ISTOÉ – O caso dos cinco cubanos condenados em Miami é o mais recente capítulo do contencioso de Washington e Havana. Isso se deve apenas à pressão do lobby anticastrista em Miami?
Ricardo Alarcón – Creio que temos que desmistificar uma certa
lenda em torno da comunidade cubana de Miami. Na época de John Kennedy, quando o embargo foi decretado, não havia uma comunidade cubana influente nos EUA. Na verdade, foi a direita americana que fabricou o lobby anticubano, com esses grupos de origem cubana.
E eles enriqueceram graças ao Tesouro americano. Essa história
de comunidade é uma lenda. É uma minoria de gente com muitos recursos que teve isenções fiscais durante décadas. A idéia de
criar um lobby cubano-americano prosperou quando Ronald Reagan chegou ao poder, nos anos 80.

ISTOÉ – Mas há empresários americanos que têm interesse
em investir em Cuba. Esse setor não tem força suficiente
para se impor?
Alarcón – O presidente dos EUA tem muito poder. E este presidente (George W. Bush) prometeu que vetaria qualquer projeto de lei que modificasse o bloqueio a Cuba. Há muitos empresários americanos
que gostariam de comerciar com Cuba, principalmente no setor agroexportador. Ironicamente, esse setor está mais ligado ao Partido Republicano do que aos democratas. Isso explica por que a maioria
da Câmara, mesmo sendo republicana, votou pela eliminação das restrições em relação a Cuba. Ao mesmo tempo, nunca houve
tanta gente oriunda dessa máfia de procedência cubana em Miami
no Executivo federal. Para estes, o único problema da América
Latina é Cuba. É uma “cubanização”, ou melhor, “miamização”
da política latino-americana dos EUA.

ISTOÉ – A agenda de Washington para a América Latina se resume na implementação da Alca. O próprio PT teve que rever suas posições. No mundo globalizado, os latino-americanos podem ter alternativa econômica à Alca?
Alarcón – Eu creio que Lula e o PT, e em geral o Brasil, seguem o critério de que o caminho é o fortalecimento dos mecanismos de integração regional, dos quais o mais importante é o Mercosul.
Do ponto de vista de Cuba, nos sentimos muito felizes por estar excluídos do processo de discussão da Alca.
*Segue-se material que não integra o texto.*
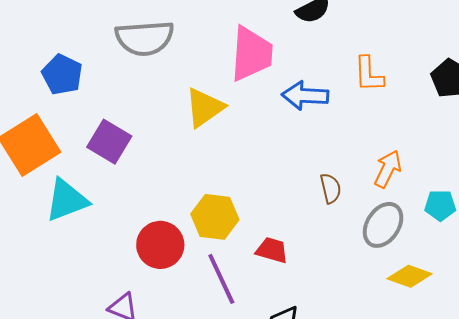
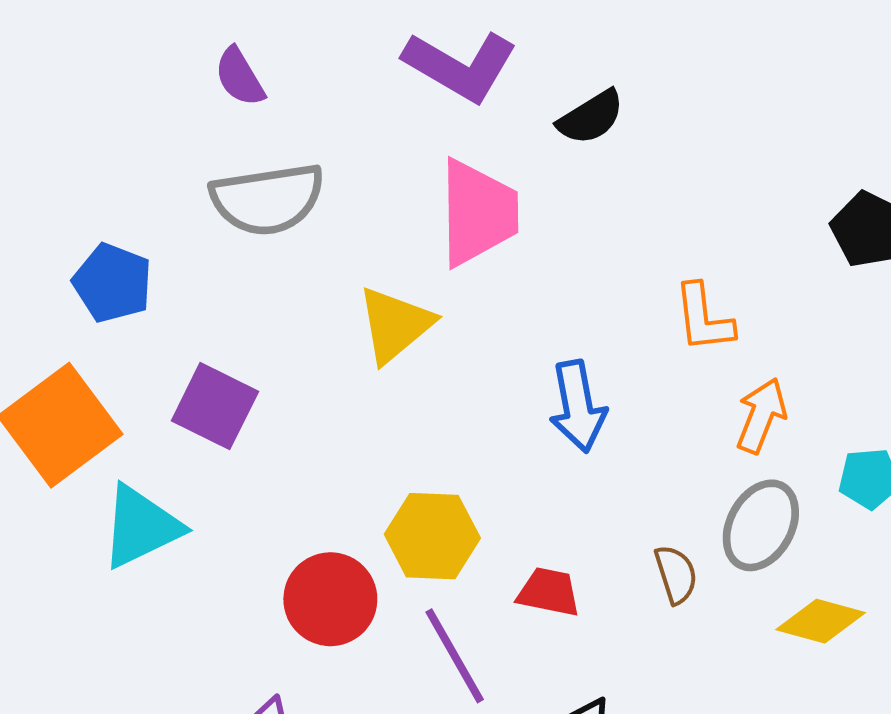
orange L-shape: (369, 74) -> (704, 318), moved
blue arrow: (305, 96) -> (578, 406), moved, turned -99
brown semicircle: (331, 188) -> (676, 574), moved

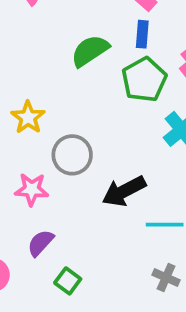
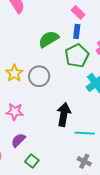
gray circle: (72, 155) -> (39, 76), moved
black arrow: (124, 191) -> (64, 114), turned 125

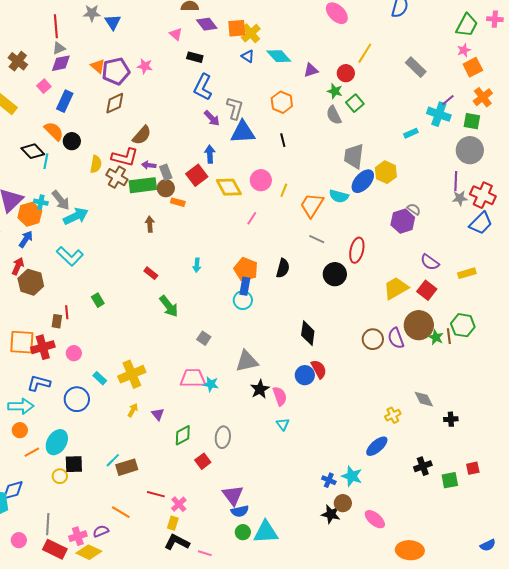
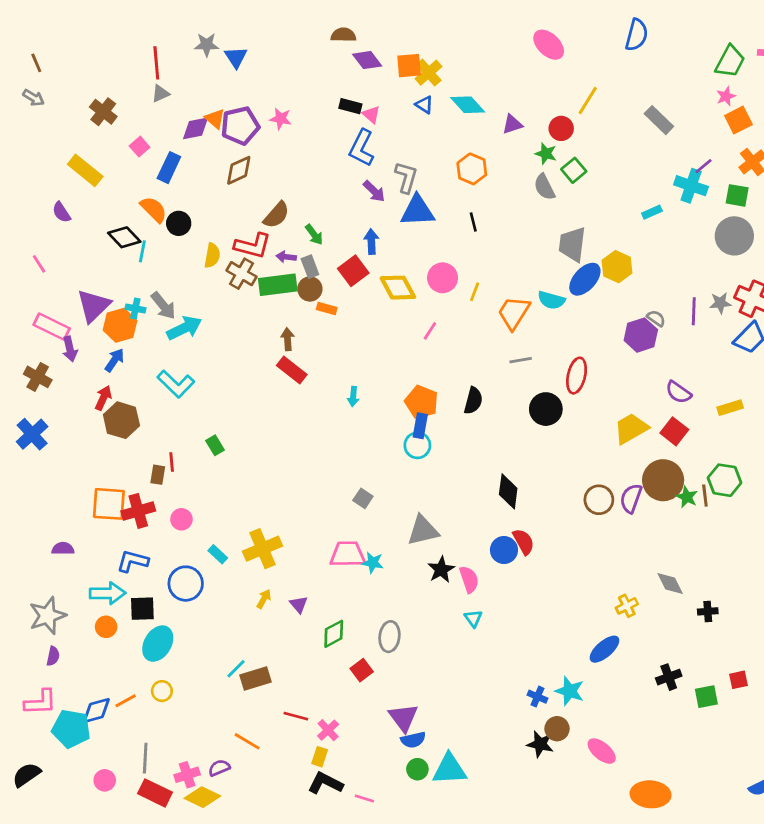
pink triangle: (176, 34) -> (371, 114), moved
purple diamond: (61, 63) -> (195, 128), moved
purple line: (456, 181) -> (694, 311), moved
gray line: (317, 239) -> (521, 360), turned -35
red rectangle: (151, 273) -> (292, 370), moved, size x1.5
green arrow: (169, 306) -> (314, 235), moved, size x0.7
purple semicircle: (396, 338) -> (631, 498), turned 40
orange line: (32, 452) -> (126, 701), moved
black square: (74, 464) -> (142, 609), moved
Se estivéssemos incluídos, seríamos anexados pelos EUA. Nós desejamos a integração latino-americana e caribenha. Washington fala em abertura de mercados, mas o Brasil é um exemplo das consequências do protecionismo americano contra seus produtos – que o digam os exportadores de laranja, de aço. Se a Alca ainda não ocorreu nos termos que os americanos pretendiam, a principal razão se chama Brasil. E o Brasil que ainda não era governado por Lula, mas por Fernando Henrique Cardoso. O Brasil sempre soube defender seus interesses e os interesses da América Latina. Estou certo de que os brasileiros participarão desse processo como sempre fizeram.

ISTOÉ – Que tipo de mudança Cuba espera do governo Lula?
Alarcón
– Nenhuma. Estou seguro de que haverá continuidade,
quiçá um desenvolvimento, mas espero que nada mude realmente.
Não é necessário elaborar uma nova política. As relações bilaterais Brasil-Cuba têm um embasamento muito sólido. Temos uma série
de acordos bilaterais, grande parte subscrita durante o governo
FHC. As relações são excelentes, com uma solidez que não
é frequente na América Latina.

ISTOÉ – Como é possível manter as conquistas sociais do regime com as medidas capitalistas introduzidas na economia cubana?
Alarcón
– Foi o único modo de mantê-las. Vieram os dólares, mas não privatizamos nenhum serviço público. Encontramos capitalistas dispostos a vir como sócios nossos em algumas empresas mistas. Teria sido possível manter essas conquistas sociais se não introduzíssemos elementos capitalistas para enfrentar a terrível crise no início dos anos 90? É assombroso que Cuba tenha conseguido manter esses princípios básicos ao mesmo tempo que se abria ao capital estrangeiro, no mesmo período em que vários países da América Latina privatizaram até o ar que respiramos. Essa é a melhor prova de que ninguém é obrigado a privatizar toda a economia para atrair investimentos.